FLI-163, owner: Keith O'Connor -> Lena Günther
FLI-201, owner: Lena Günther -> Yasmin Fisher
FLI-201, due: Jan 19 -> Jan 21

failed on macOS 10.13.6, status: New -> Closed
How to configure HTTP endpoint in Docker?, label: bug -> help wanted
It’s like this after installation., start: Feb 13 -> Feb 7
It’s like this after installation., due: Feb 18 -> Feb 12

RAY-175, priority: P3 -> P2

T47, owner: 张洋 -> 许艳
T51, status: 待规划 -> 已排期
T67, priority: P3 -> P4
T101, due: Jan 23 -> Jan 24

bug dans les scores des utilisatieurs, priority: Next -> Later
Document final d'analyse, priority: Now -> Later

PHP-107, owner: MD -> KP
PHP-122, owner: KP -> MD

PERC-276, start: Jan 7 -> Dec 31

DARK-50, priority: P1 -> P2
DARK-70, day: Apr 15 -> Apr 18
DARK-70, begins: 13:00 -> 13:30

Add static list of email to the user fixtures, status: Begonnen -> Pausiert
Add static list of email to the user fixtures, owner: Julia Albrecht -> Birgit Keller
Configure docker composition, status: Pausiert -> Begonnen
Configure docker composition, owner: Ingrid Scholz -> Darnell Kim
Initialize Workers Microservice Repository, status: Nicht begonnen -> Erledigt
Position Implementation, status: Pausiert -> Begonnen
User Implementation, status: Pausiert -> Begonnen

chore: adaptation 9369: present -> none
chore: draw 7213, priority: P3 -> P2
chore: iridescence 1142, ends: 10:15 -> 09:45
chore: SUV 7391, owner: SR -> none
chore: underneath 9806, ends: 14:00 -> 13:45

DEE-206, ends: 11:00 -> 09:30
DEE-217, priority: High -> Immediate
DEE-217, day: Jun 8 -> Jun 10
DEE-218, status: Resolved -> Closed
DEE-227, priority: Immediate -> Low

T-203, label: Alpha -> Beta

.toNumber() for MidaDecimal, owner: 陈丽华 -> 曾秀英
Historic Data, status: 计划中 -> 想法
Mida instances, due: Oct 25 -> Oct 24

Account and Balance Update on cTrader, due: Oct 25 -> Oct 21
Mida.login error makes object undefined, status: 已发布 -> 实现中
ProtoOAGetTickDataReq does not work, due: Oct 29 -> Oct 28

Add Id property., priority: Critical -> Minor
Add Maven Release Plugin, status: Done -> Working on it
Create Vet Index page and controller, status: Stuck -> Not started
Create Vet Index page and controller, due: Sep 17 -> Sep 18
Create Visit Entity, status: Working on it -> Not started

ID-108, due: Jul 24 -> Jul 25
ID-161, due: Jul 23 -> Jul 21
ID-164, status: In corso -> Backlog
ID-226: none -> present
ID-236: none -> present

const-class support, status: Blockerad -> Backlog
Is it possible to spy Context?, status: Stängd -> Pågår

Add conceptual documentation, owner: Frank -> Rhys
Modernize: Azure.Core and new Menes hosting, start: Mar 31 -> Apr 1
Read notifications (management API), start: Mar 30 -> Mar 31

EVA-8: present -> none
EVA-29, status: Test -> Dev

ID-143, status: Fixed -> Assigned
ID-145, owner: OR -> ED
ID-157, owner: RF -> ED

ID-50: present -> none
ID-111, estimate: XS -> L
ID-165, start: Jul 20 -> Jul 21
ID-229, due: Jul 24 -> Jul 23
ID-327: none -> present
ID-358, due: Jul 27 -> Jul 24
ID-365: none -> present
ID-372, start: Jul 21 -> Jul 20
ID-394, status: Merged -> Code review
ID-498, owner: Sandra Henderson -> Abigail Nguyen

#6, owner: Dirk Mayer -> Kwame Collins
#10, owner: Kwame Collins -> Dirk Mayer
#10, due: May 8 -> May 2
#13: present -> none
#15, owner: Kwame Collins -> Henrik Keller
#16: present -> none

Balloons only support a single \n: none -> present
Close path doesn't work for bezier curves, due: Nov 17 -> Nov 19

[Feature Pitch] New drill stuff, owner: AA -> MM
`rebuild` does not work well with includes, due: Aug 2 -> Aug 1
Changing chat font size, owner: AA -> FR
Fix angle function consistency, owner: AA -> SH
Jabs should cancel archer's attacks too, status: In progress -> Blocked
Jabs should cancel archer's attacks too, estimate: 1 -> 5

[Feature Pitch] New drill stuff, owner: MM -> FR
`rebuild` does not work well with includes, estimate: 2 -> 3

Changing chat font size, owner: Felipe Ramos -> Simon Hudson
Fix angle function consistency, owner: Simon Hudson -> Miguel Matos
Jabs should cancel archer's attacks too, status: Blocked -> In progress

- _Exercise aim_
Quote exactly the opening line of the material above and every line after it, up to and including the line that contains "How to configure".

- _Final answer_
FLI-163, owner: Keith O'Connor -> Lena Günther
FLI-201, owner: Lena Günther -> Yasmin Fisher
FLI-201, due: Jan 19 -> Jan 21

failed on macOS 10.13.6, status: New -> Closed
How to configure HTTP endpoint in Docker?, label: bug -> help wanted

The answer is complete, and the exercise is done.